Bob Ambrogi's piece in Above the Law is titled Fear Not, Lawyers, AI Is Not Your Enemy and even has a subtitle of "The dirty little secret of AI is that it can make us even better lawyers than we are without it."
Bob writes reassuring things like, "Here’s the thing: AI in the legal profession is not a rogue robot storming the halls of justice. It is not a sentient machine out to destroy humans or even lawyers. It is not even plotting to take away our jobs." and "AI is a tool. A tool that we control. It is a tool that can make us more effective and efficient at what we do. It is a tool that can help us deliver our services more quickly and at lower cost."
He concludes, "AI is not a battleground. It is fertile ground. It is not lawyers vs. robots. It is lawyers plus AI."
I respect and trust Bob Ambrogi.
But in last week's Wall Street Journal, there's a different message. This Robot Will Handle Your Divorce Free of Charge details the plans of Joshua Browder, the inventor of the Do Not Pay chatbot, that according to the article, assisted 400,000 people save a total of $11 million in parking fines. The WSJ article quotes him. “I think people get caught up in trying to make money,” says Browder, 19. “I’m just trying to make the law free for everyone.” He promulgates often-repeated falsehoods, like uncontested divorces costing up to $10,000. The new service will launch in February and purports to generate all the documents necessary to file for and obtain a divorce. He says, "All you need is to get your partner to sign."

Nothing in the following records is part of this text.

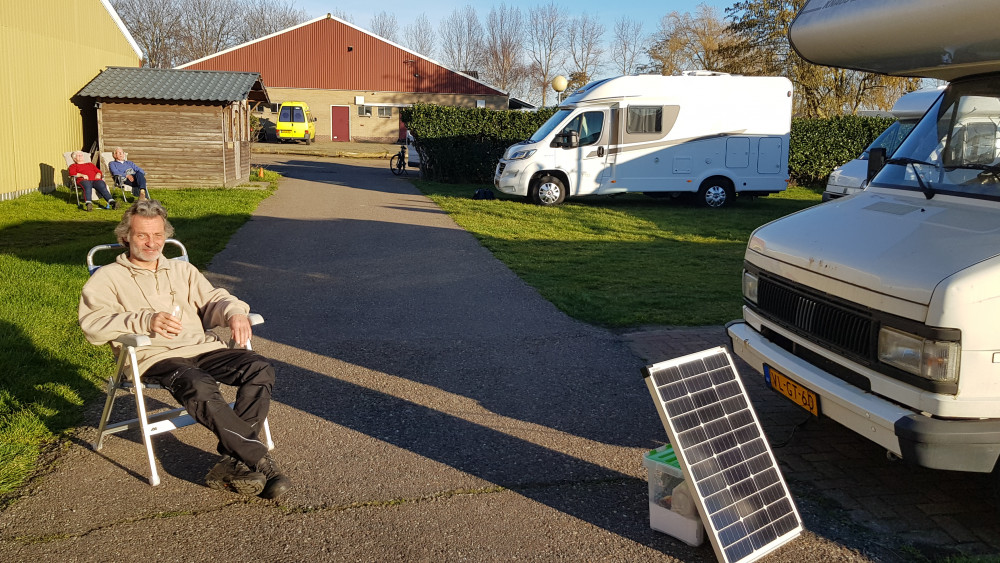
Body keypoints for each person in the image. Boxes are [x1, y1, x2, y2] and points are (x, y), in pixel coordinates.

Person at [78, 199, 291, 499]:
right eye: (142, 236)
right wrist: (145, 320)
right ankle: (258, 460)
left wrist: (235, 312)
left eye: (158, 235)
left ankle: (234, 462)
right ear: (125, 237)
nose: (151, 243)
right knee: (198, 384)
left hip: (201, 347)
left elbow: (214, 298)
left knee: (259, 368)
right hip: (155, 356)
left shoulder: (181, 270)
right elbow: (93, 324)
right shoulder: (108, 278)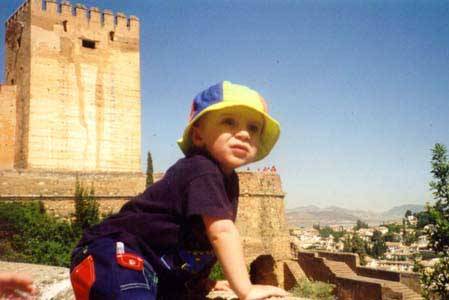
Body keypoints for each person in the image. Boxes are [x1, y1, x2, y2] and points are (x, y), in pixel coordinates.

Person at [70, 81, 288, 299]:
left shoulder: (228, 180)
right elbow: (221, 233)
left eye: (253, 128)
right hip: (113, 253)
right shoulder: (202, 169)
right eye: (229, 122)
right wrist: (245, 289)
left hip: (147, 267)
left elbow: (198, 242)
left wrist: (199, 282)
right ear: (198, 136)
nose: (243, 134)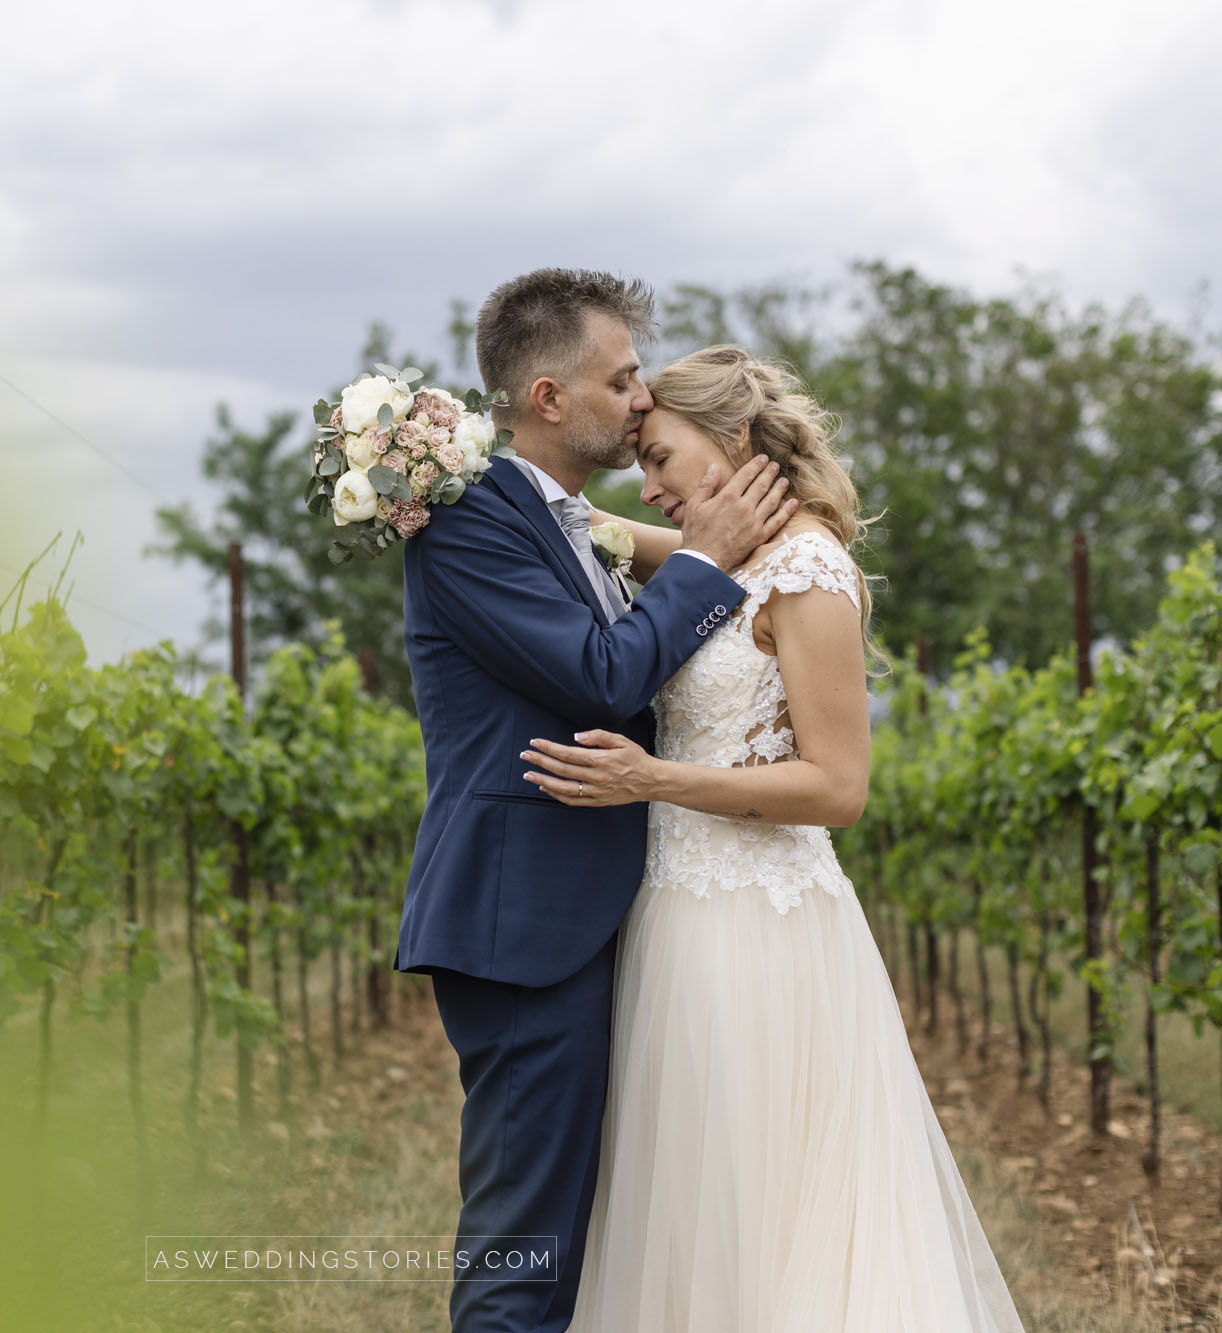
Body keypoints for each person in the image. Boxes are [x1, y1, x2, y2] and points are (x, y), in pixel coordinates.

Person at [522, 345, 1027, 1331]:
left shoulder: (807, 571)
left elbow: (839, 787)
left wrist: (653, 779)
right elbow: (593, 530)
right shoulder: (721, 554)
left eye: (661, 458)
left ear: (736, 439)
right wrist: (459, 477)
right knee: (691, 1204)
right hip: (674, 914)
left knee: (766, 1204)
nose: (651, 487)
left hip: (760, 926)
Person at [394, 269, 796, 1332]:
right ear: (547, 397)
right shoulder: (469, 520)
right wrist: (708, 556)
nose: (639, 398)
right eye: (619, 381)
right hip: (522, 925)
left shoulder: (569, 522)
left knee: (575, 1243)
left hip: (587, 915)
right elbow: (602, 677)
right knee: (523, 1255)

“I’m trying to replace all these lawyers charging hundreds of dollars just to copy and paste,” he is quoted in the article as saying.
As with many so-called experts who actually know very little about their subject matter, he probably doesn't appreciate that many of those partners who "just sign" are not in an emotional state to make profound decisions that will impact their lives and their children's lives for years or the expenses and unintended consequences that flow from omitting assets or debts from divorce papers. Since he is not a lawyer, he has surely not dealt with the challenges of QUADROs being rejected by employers or real estate titles hopelessly snarled because of bad legal descriptions.
My personal opinion is that sometimes a marriage of short duration that produced no children, assets or debts can be done rather simply without great expense. Some online services purport to do this and Oklahoma lawyers will do so for their clients, too, including those who provide limited scope services. As oil field firefighter Red Adair famously said, "If you think it's expensive to hire a professional to do the job, wait until you hire an amateur."
I don't disagree with Bob Ambrogi's observations, but I think it is also clear that good AI tools will be based on facts and needs, not popular misconceptions about the law or vindictiveness.